Валерьян поехал в лабораторию не к началу эмигрантского вечера, а гораздо позднее.

Подойдя к воротам угрюмого здания, он был приятно удивлен: небольшой садик бывшей тюрьмы освещался разноцветными бумажными фонарями, во всех окнах горели огни, и слышен был гул многолюдного собрания.

В дверях его уже поджидал Евсей в своем неизменном сером костюме и о махровым цветком распорядителя в петлице. Вид у него был трогательно-самодовольный.

– Каково? – спросил он, подхватывая художника под руку. – Иллюминацию видел? Это я изобрел. Сам со студентами фонари клеил и сам развешивал в саду. Все моих рук дело. А стены – посмотри на стены!
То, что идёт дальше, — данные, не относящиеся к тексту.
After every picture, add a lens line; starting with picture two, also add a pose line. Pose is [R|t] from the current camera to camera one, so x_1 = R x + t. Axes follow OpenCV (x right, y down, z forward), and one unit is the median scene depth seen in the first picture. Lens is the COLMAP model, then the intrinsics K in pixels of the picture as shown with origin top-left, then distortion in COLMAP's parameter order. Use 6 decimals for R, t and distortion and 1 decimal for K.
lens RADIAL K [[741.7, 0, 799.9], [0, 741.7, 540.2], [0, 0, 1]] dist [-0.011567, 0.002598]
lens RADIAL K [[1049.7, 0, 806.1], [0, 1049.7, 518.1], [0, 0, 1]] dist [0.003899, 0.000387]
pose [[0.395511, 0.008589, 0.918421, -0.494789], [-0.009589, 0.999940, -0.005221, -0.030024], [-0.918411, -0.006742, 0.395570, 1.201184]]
Стены аквариума убраны были гирляндами морских водорослей. Необычайно длинный, как манеж, каменный сарай с черным сводчатым потолком и истертым каменным полом, переполненный публикой, освещался большими стенными лампами. Толпа почти вплотную наполняла сарай. Кроме приехавших из России, для занятий в лаборатории студентов и студенток, главную массу составляли политические эмигранты – беглецы из России и Сибири, деятели первой революции, претерпевшие ссылку, тайгу, русские тюрьмы, сибирскую каторгу. Странным казалось, что вечер бывших обитателей тюрьмы происходил тоже в бывшей тюрьме.
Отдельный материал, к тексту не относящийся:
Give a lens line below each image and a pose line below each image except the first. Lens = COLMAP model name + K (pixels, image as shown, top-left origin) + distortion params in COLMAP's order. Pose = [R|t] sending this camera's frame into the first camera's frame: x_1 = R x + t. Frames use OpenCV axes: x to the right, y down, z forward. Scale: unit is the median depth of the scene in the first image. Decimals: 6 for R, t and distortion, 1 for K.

С подмостков, размахивая руками, что-то выкрикивал какой-то человек. Стоявшие близко к нему отвечали иногда густым гулом одобрения, но задние, которым плохо было слышно, шумели, двигались, разговаривали, входя в смежные комнаты и возвращаясь оттуда.
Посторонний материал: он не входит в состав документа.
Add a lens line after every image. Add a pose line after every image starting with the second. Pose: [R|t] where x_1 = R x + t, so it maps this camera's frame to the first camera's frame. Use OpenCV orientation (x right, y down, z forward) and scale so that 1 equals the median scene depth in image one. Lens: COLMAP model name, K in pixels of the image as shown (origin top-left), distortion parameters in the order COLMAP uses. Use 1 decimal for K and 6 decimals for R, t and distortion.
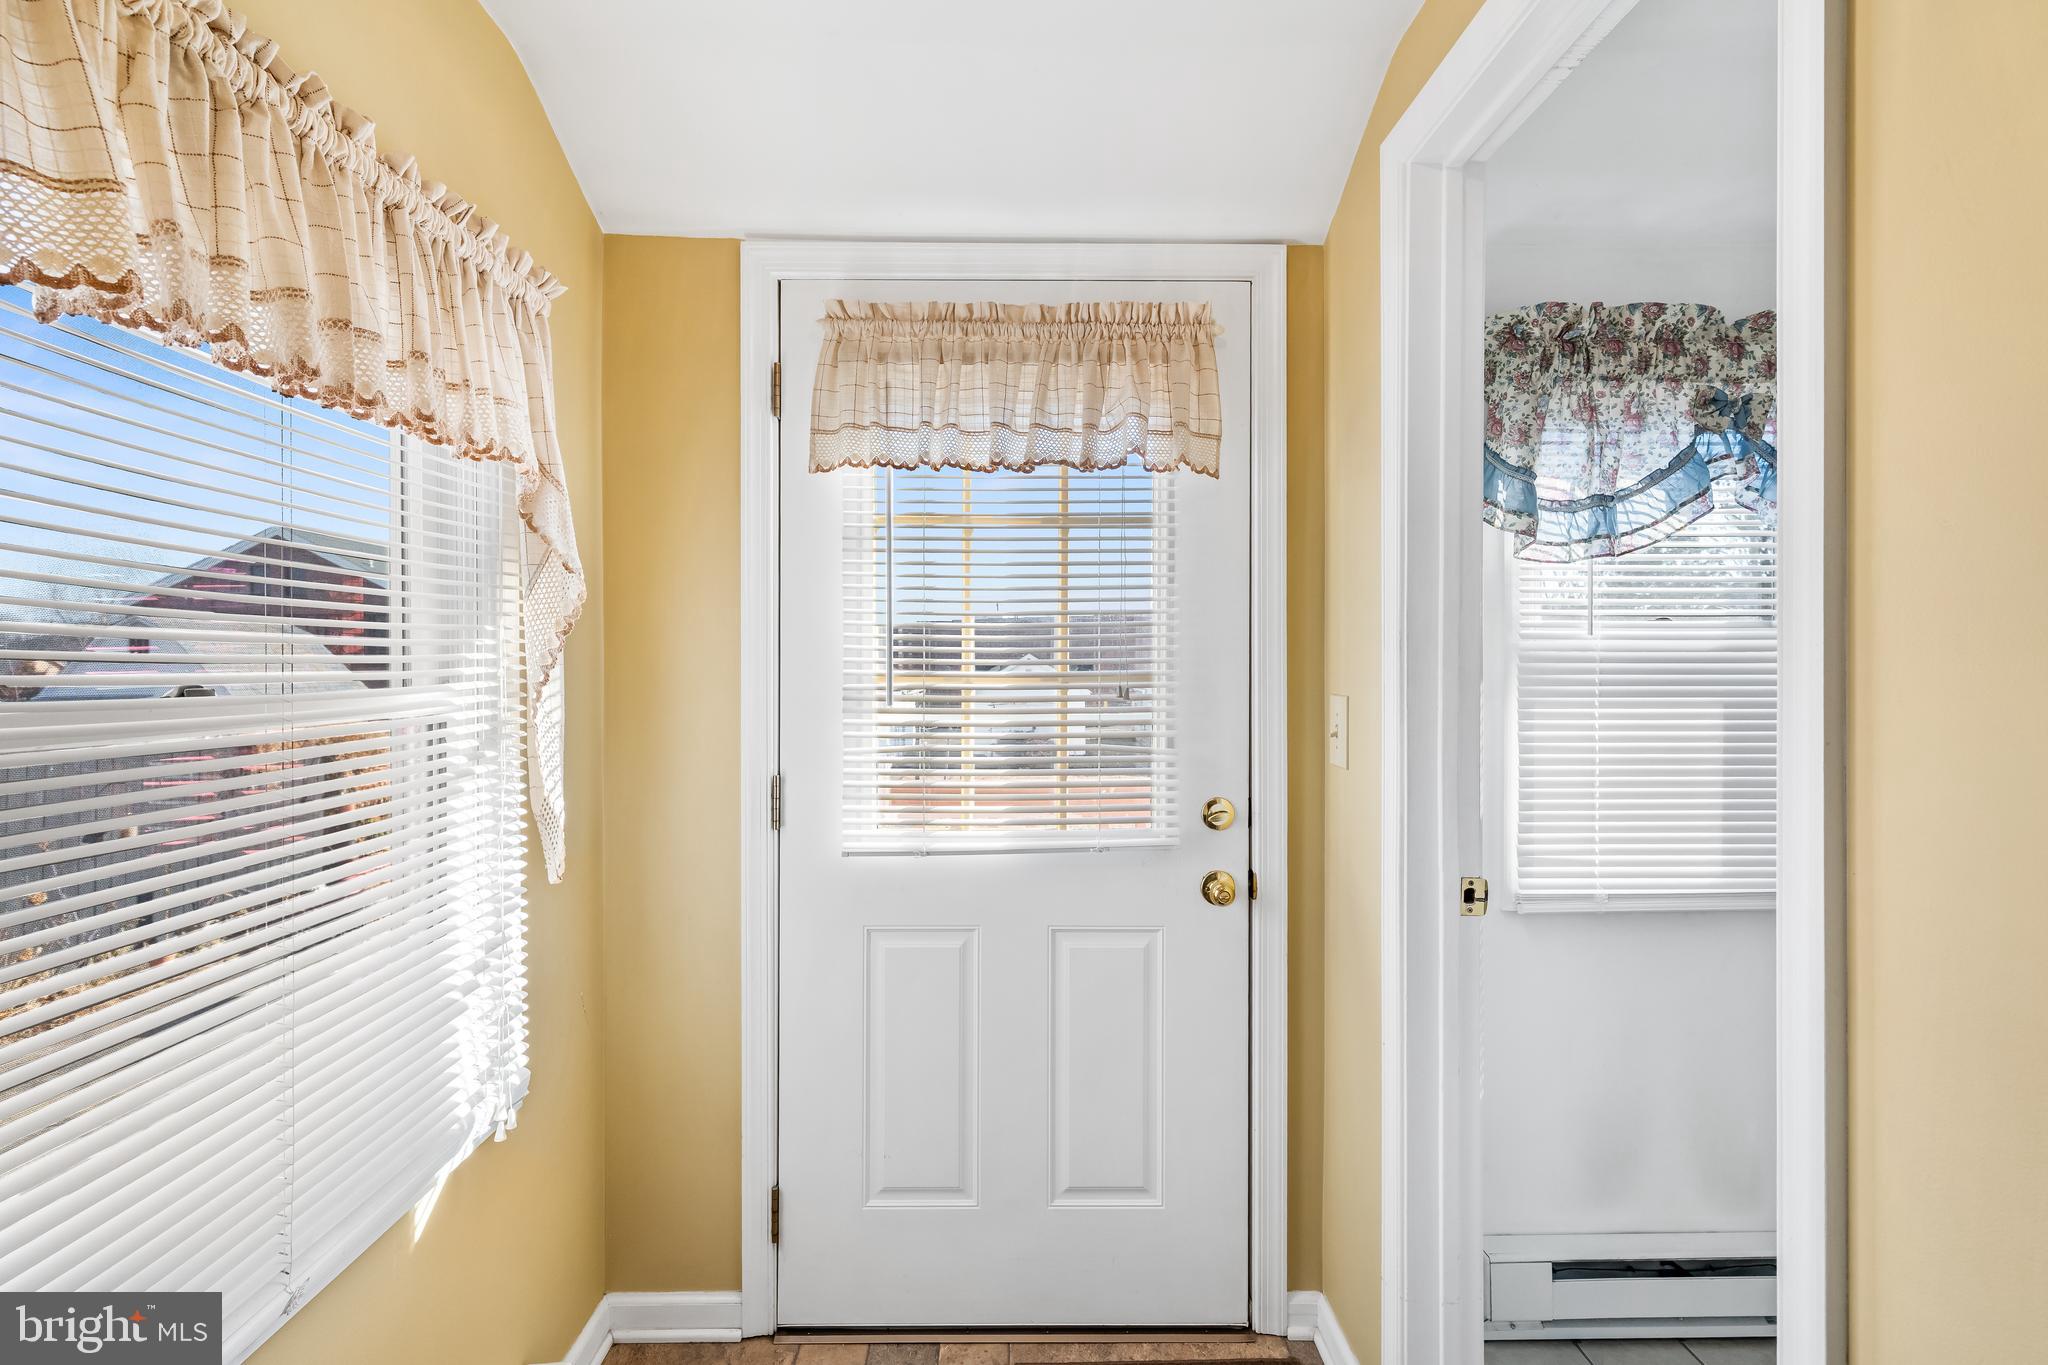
lens RADIAL K [[973.6, 0, 1018.1], [0, 973.6, 673.9], [0, 0, 1]] dist [-0.001024, 0.000802]
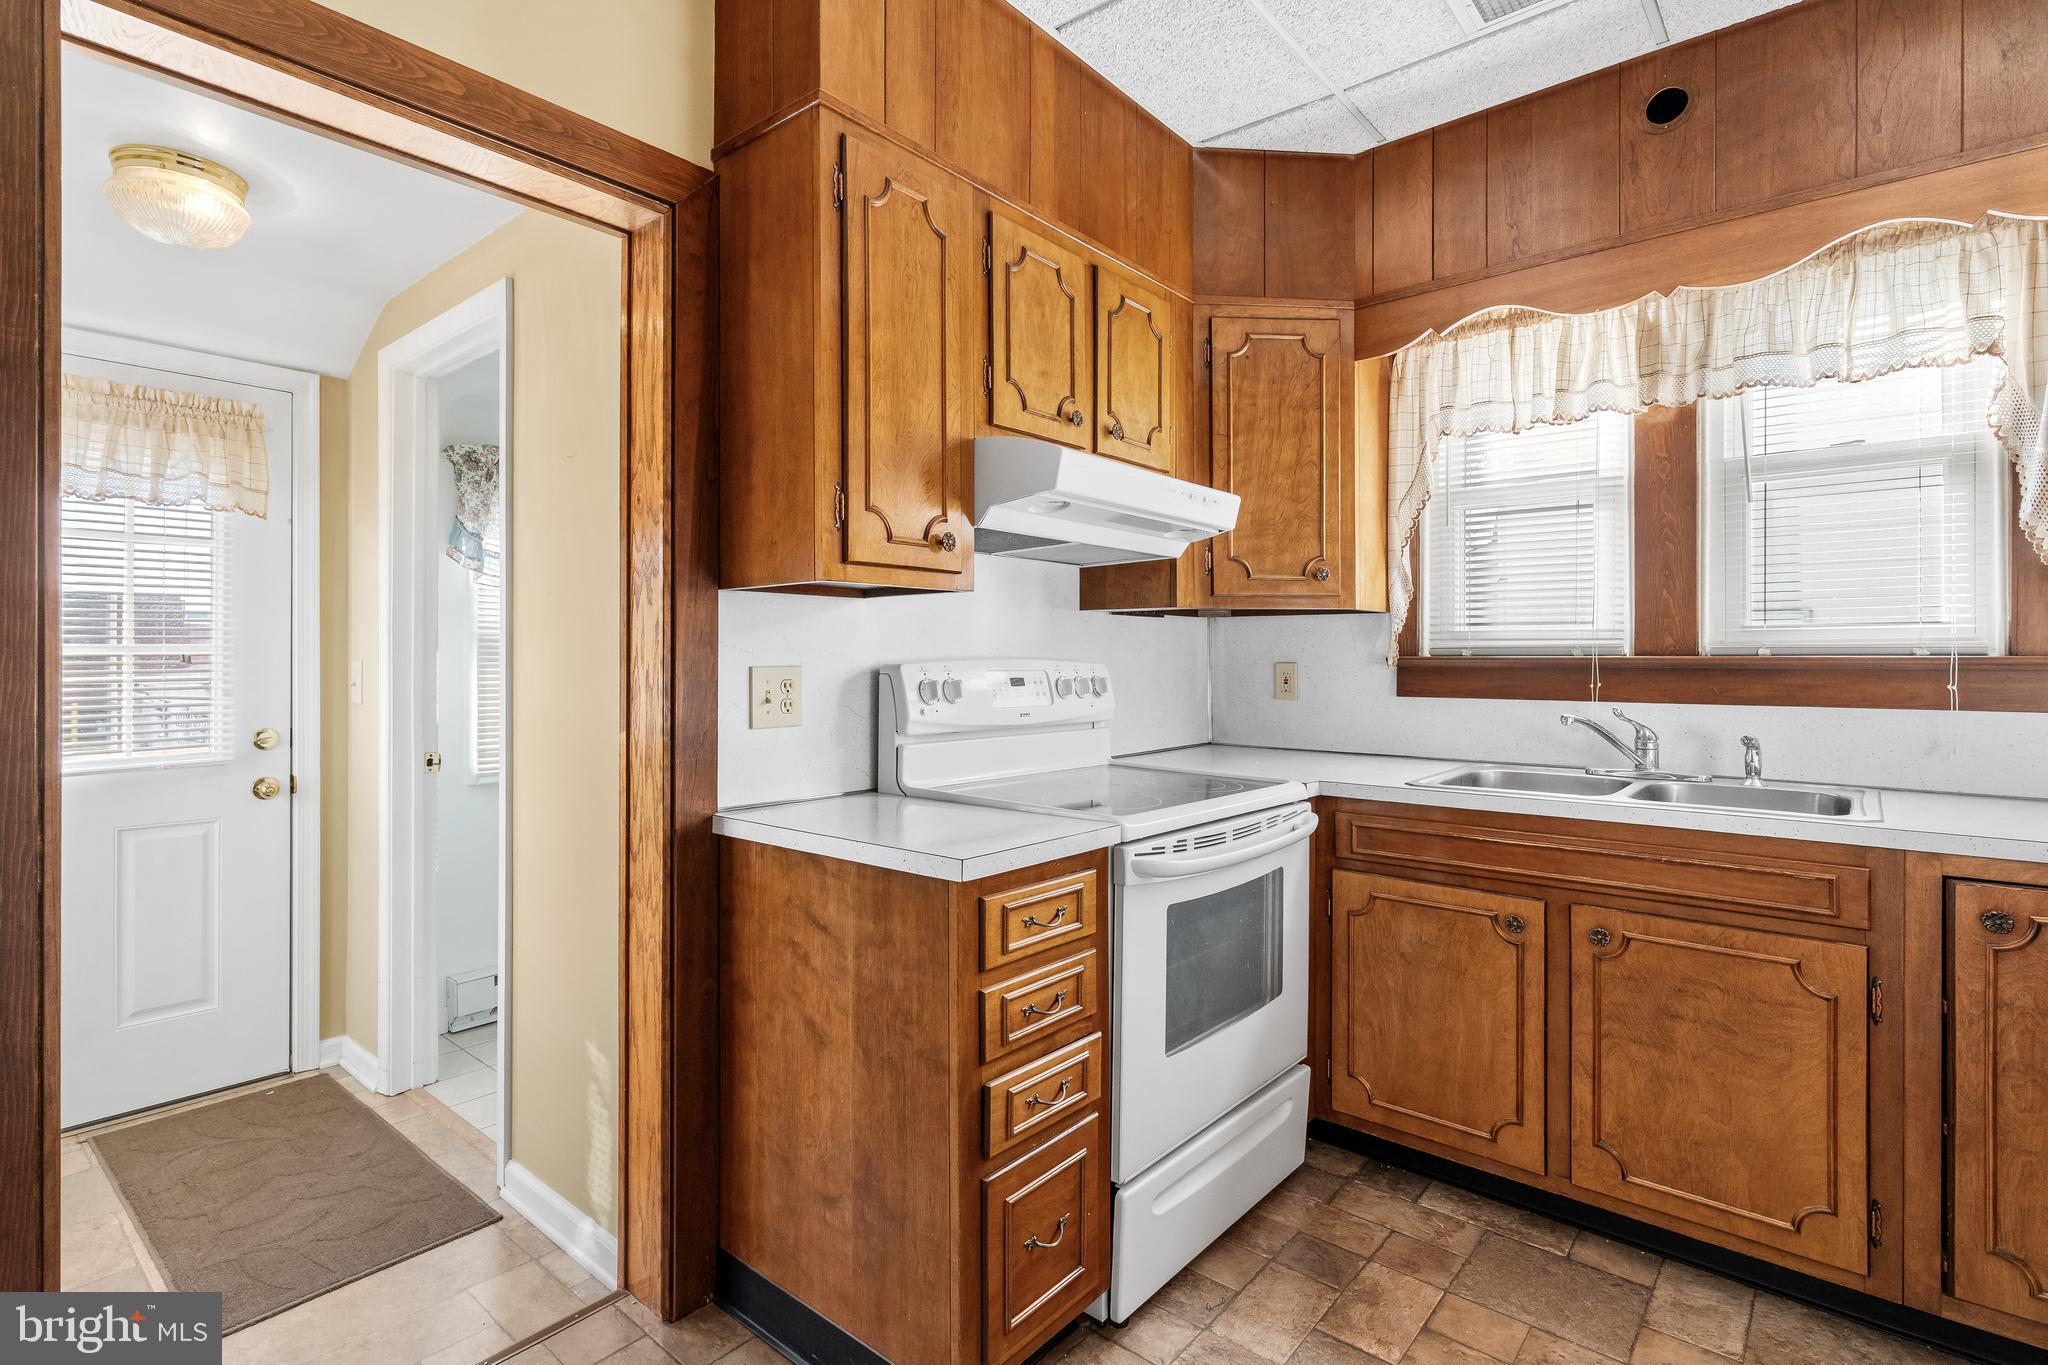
lens RADIAL K [[973.6, 0, 1012.3], [0, 973.6, 659.2], [0, 0, 1]] dist [-0.001024, 0.000802]
pose [[0.649891, 0.001940, 0.760025, -0.197214], [0.003485, 0.999979, -0.005532, 0.032670], [-0.760020, 0.006244, 0.649870, -0.897855]]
– А что, Владимир, будет сегодня? – спросил Евсея кто-то из проходивших в толпе.

– Обязательно! Специально приехал с вечерним поездом.

– Хорошо. Послушаем.

– Вот это – оратор! – обернулся к Валерьяну зоолог. – Слышал я его еще в пятом году в Петербурге, в Харькове и в Крыму. Везде фурор производил. Только выйдет, поднимет руку, скажет: «Граждане!» – и готово дело. И ведь странность какая: ничего нового-то как будто и не говорит, то же самое скажет, что все партийцы говорят, а совсем другой коленкор выходит.

– Голос у него такой, – заметил человек, стоявший рядом.

– Не голос, а сила в нем особая и логика, – возразил другой.

– Говорил он раз в Ялте, на митинге в парке, – продолжал Евсей, – а внизу, под горой, почти за полверсты, мы стояли на крыше и слушали: слышно было каждое слово. А ведь и голос-то у него только во время речи является. Так, на улице, его, бывало, встретишь – маленький, худенький, плечи подняты, руки в карманах, а выйдет говорить – высокий сделается, голос гремит.

– Как есть Мефистофель! – с улыбкой засмеялся сосед.

– Было тогда у нас в Харькове шествие по улице с флагами. И мы несли его впереди на стуле, надо всей толпой. А он, миляга, без шапки, в блузе, распоясанный, сидит и высоко держит наше знамя. А народ поет. Так, веришь, если бы он тогда сказал: «Идите и умирайте!» – пошли бы и умерли. Вот какая душа в человеке!

– Не в душе дело. Волевой человек!

– Неистовый.

– Его не собьешь: твердокаменный.

На эстраде показалась новая фигура, одним своим появлением вызвавшая добродушные улыбки.

– Это кузнец Федор, – заговорили в толпе. – Федора выпустили.

Федор был неуклюж, коренаст, в рабочей блузе, загорелый, с длинными, свешенными вниз «хохлацкими» усами.

– Да здравствует революция! – сказал он густо, но спокойно, как привычную поговорку. – Не ждите, братцы, – начал он с южнорусским акцентом, сильным и резким басом, – че ждите, чтобы я сказал вам что-нибудь красноречиво, как предыдущий оратор: нет, я – рабочий, кузнец и красно балакать не умею. Только скажу: я из тех сознательных рабочих, которых в России начальство нагайками да пулями угощает. Мы сознательные, а нас, сознательных, девятого января у царского дворца картечью встречали… Мы сознательные, а нас на Ленских приисках…

– Остроумный кузнец, – улыбаясь, сказал Евсею художник. – У него бессознательный юмор.

– Вот и говорят, братцы, не только у нас, на родине, а даже и здешние, европейские люди, будто никак нельзя без того, чтобы нас не давить, потому – так уже на свете все зроблено, як лестница або пирамида: наверху– министры, буржуи, дворяне и всякое начальство, а в самом-то низу, значит, – мы. Оттого нас все и давют. Нам, рабочим, одно только остается: колы у нас на плечах та бисова пирамида, то мы визьмемо да из-под низу-то зараз посунемся – воны уси и посыплются.